▶
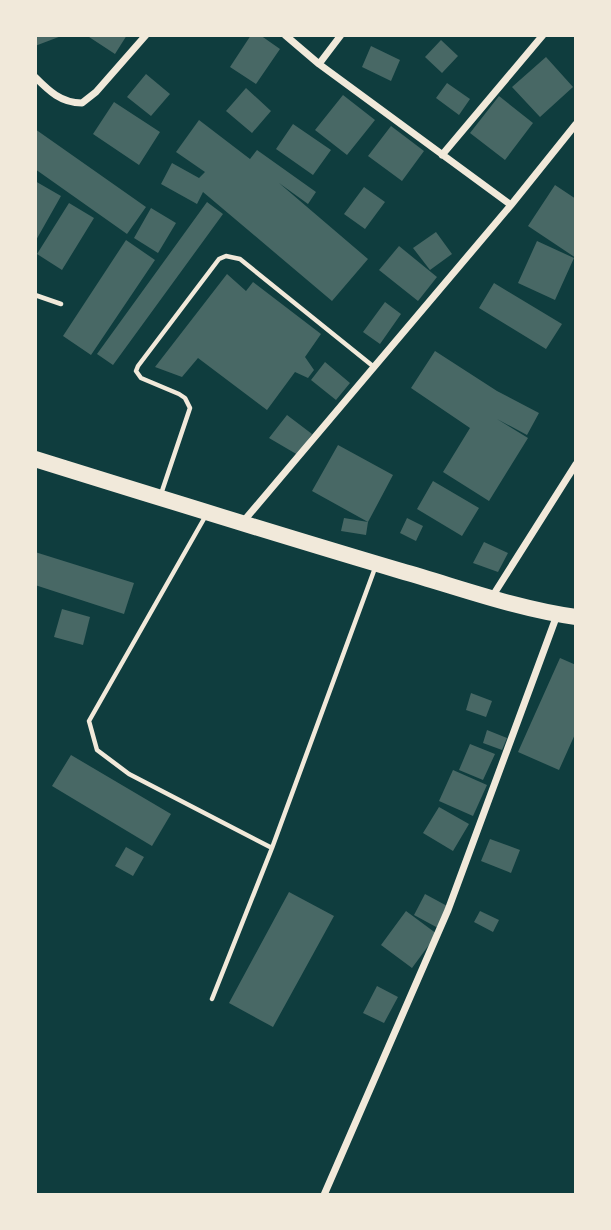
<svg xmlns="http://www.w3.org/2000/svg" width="611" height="1230" viewBox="0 0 611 1230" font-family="'Alegreya Sans',sans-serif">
<rect width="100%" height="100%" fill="#0f3d3e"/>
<path fill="#486865" d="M 35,35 L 64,35 L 35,46 Z
M 86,35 L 127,35 L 115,54 Z
M 251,35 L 260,35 L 280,49 L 256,84 L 230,67 Z
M 441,40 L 458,56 L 442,73 L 425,57 Z
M 371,46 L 400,60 L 391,81 L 362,67 Z
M 546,57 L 573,87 L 540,117 L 512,87 Z
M 146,74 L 170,94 L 151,116 L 127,97 Z
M 447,83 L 470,99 L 459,115 L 436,98 Z
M 246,88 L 271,111 L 252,133 L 226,111 Z
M 343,95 L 375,120 L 347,155 L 315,130 Z
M 499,96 L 533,123 L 505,160 L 470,133 Z
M 114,102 L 160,132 L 139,165 L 93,134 Z
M 199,120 L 250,159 L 257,150 L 316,192 L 308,204 L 279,183 L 368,259 L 332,301 L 203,192 L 197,204 L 161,184 L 172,163 L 199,178 L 205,172 L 176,152 Z
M 293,124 L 331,150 L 313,175 L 276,149 Z
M 391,126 L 424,151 L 402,181 L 368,156 Z
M 35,129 L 146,207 L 127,234 L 35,169 Z
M 35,181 L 61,196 L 35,242 Z
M 555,185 L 576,199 L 576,258 L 528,226 Z
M 364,187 L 385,202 L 365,229 L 344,214 Z
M 207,202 L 223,214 L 113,365 L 97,354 Z
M 69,203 L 94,218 L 62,270 L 37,254 Z
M 151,208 L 176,223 L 158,253 L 134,238 Z
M 436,232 L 452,254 L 430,270 L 413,248 Z
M 126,240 L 155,260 L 91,355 L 63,336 Z
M 537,241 L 574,258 L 555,300 L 518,283 Z
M 399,246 L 437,277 L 418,301 L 379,270 Z
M 227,274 L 246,291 L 253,282 L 321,334 L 305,357 L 314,370 L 308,378 L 295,372 L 267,410 L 198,358 L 182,377 L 155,367 Z
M 494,283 L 562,324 L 546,349 L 479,308 Z
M 385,302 L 401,314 L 380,344 L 363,332 Z
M 435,351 L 497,391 L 539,413 L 527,435 L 497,419 L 528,438 L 489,501 L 443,472 L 470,428 L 411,388 Z
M 325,362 L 350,383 L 336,400 L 311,380 Z
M 287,415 L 312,434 L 298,455 L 269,438 Z
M 338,445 L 393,475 L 368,522 L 366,535 L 341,531 L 344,518 L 368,522 L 312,491 Z
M 433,481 L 479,508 L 462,536 L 417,509 Z
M 407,518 L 423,526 L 416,541 L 400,533 Z
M 484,542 L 508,553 L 498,572 L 473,563 Z
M 35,552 L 134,583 L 124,614 L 35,585 Z
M 62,609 L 90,617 L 83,645 L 54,637 Z
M 560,658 L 576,665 L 576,732 L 559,770 L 518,752 Z
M 471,693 L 492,701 L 486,717 L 466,710 Z
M 487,730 L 507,738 L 502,750 L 483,743 Z
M 470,744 L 495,754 L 483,780 L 459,770 Z
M 71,755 L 171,814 L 152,846 L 52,786 Z
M 453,770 L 487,785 L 473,816 L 439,801 Z
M 439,807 L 469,824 L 453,851 L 423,833 Z
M 490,839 L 520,850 L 511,873 L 481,861 Z
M 126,847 L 144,857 L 133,876 L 115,866 Z
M 289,892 L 334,916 L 273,1027 L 229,1003 Z
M 425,894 L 449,907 L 438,928 L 414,915 Z
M 406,911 L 437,934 L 412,968 L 381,945 Z
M 480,911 L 499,920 L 493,932 L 474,922 Z
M 377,986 L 398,997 L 384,1023 L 363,1013 Z"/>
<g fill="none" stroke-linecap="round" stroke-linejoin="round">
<path stroke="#f1e9da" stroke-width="4.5" d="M 35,295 L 61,304
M 161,494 L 190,408 L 185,398 L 179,394 L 141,378 L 136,371 L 138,366 L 219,259 L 226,256 L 240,259 L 374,367
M 205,517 L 89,721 L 97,750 L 129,774 L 272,848
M 212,999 L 272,848 L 375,568"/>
<path stroke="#f1e9da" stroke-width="7" d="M 285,35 L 319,64 L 511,205
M 319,64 L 341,35
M 35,77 C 49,91 61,103 82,103 L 96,92 L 146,35
M 442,155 L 543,35
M 242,523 L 511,205 L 576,124
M 492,597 L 576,464
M 324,1195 L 448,910 L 557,615"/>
<path stroke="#f1e9da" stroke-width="16" d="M 35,459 C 157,497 279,535 401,571 C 458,587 517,609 576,617"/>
</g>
<rect width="611" height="1230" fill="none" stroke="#f1e9da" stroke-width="74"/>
</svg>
◀
Transcribe every record exactly and omit each image.

<svg xmlns="http://www.w3.org/2000/svg" width="611" height="1230" viewBox="0 0 611 1230" font-family="'Alegreya Sans',sans-serif">
<rect width="100%" height="100%" fill="#0f3d3e"/>
<path fill="#486865" d="M 35,35 L 64,35 L 35,46 Z
M 86,35 L 127,35 L 115,54 Z
M 251,35 L 260,35 L 280,49 L 256,84 L 230,67 Z
M 441,40 L 458,56 L 442,73 L 425,57 Z
M 371,46 L 400,60 L 391,81 L 362,67 Z
M 546,57 L 573,87 L 540,117 L 512,87 Z
M 146,74 L 170,94 L 151,116 L 127,97 Z
M 447,83 L 470,99 L 459,115 L 436,98 Z
M 246,88 L 271,111 L 252,133 L 226,111 Z
M 343,95 L 375,120 L 347,155 L 315,130 Z
M 499,96 L 533,123 L 505,160 L 470,133 Z
M 114,102 L 160,132 L 139,165 L 93,134 Z
M 199,120 L 250,159 L 257,150 L 316,192 L 308,204 L 279,183 L 368,259 L 332,301 L 203,192 L 197,204 L 161,184 L 172,163 L 199,178 L 205,172 L 176,152 Z
M 293,124 L 331,150 L 313,175 L 276,149 Z
M 391,126 L 424,151 L 402,181 L 368,156 Z
M 35,129 L 146,207 L 127,234 L 35,169 Z
M 35,181 L 61,196 L 35,242 Z
M 555,185 L 576,199 L 576,258 L 528,226 Z
M 364,187 L 385,202 L 365,229 L 344,214 Z
M 207,202 L 223,214 L 113,365 L 97,354 Z
M 69,203 L 94,218 L 62,270 L 37,254 Z
M 151,208 L 176,223 L 158,253 L 134,238 Z
M 436,232 L 452,254 L 430,270 L 413,248 Z
M 126,240 L 155,260 L 91,355 L 63,336 Z
M 537,241 L 574,258 L 555,300 L 518,283 Z
M 399,246 L 437,277 L 418,301 L 379,270 Z
M 227,274 L 246,291 L 253,282 L 321,334 L 305,357 L 314,370 L 308,378 L 295,372 L 267,410 L 198,358 L 182,377 L 155,367 Z
M 494,283 L 562,324 L 546,349 L 479,308 Z
M 385,302 L 401,314 L 380,344 L 363,332 Z
M 435,351 L 497,391 L 539,413 L 527,435 L 497,419 L 528,438 L 489,501 L 443,472 L 470,428 L 411,388 Z
M 325,362 L 350,383 L 336,400 L 311,380 Z
M 287,415 L 312,434 L 298,455 L 269,438 Z
M 338,445 L 393,475 L 368,522 L 366,535 L 341,531 L 344,518 L 368,522 L 312,491 Z
M 433,481 L 479,508 L 462,536 L 417,509 Z
M 407,518 L 423,526 L 416,541 L 400,533 Z
M 484,542 L 508,553 L 498,572 L 473,563 Z
M 35,552 L 134,583 L 124,614 L 35,585 Z
M 62,609 L 90,617 L 83,645 L 54,637 Z
M 560,658 L 576,665 L 576,732 L 559,770 L 518,752 Z
M 471,693 L 492,701 L 486,717 L 466,710 Z
M 487,730 L 507,738 L 502,750 L 483,743 Z
M 470,744 L 495,754 L 483,780 L 459,770 Z
M 71,755 L 171,814 L 152,846 L 52,786 Z
M 453,770 L 487,785 L 473,816 L 439,801 Z
M 439,807 L 469,824 L 453,851 L 423,833 Z
M 490,839 L 520,850 L 511,873 L 481,861 Z
M 126,847 L 144,857 L 133,876 L 115,866 Z
M 289,892 L 334,916 L 273,1027 L 229,1003 Z
M 425,894 L 449,907 L 438,928 L 414,915 Z
M 406,911 L 437,934 L 412,968 L 381,945 Z
M 480,911 L 499,920 L 493,932 L 474,922 Z
M 377,986 L 398,997 L 384,1023 L 363,1013 Z"/>
<g fill="none" stroke-linecap="round" stroke-linejoin="round">
<path stroke="#f1e9da" stroke-width="4.5" d="M 35,295 L 61,304
M 161,494 L 190,408 L 185,398 L 179,394 L 141,378 L 136,371 L 138,366 L 219,259 L 226,256 L 240,259 L 374,367
M 205,517 L 89,721 L 97,750 L 129,774 L 272,848
M 212,999 L 272,848 L 375,568"/>
<path stroke="#f1e9da" stroke-width="7" d="M 285,35 L 319,64 L 511,205
M 319,64 L 341,35
M 35,77 C 49,91 61,103 82,103 L 96,92 L 146,35
M 442,155 L 543,35
M 242,523 L 511,205 L 576,124
M 492,597 L 576,464
M 324,1195 L 448,910 L 557,615"/>
<path stroke="#f1e9da" stroke-width="16" d="M 35,459 C 157,497 279,535 401,571 C 458,587 517,609 576,617"/>
</g>
<rect width="611" height="1230" fill="none" stroke="#f1e9da" stroke-width="74"/>
</svg>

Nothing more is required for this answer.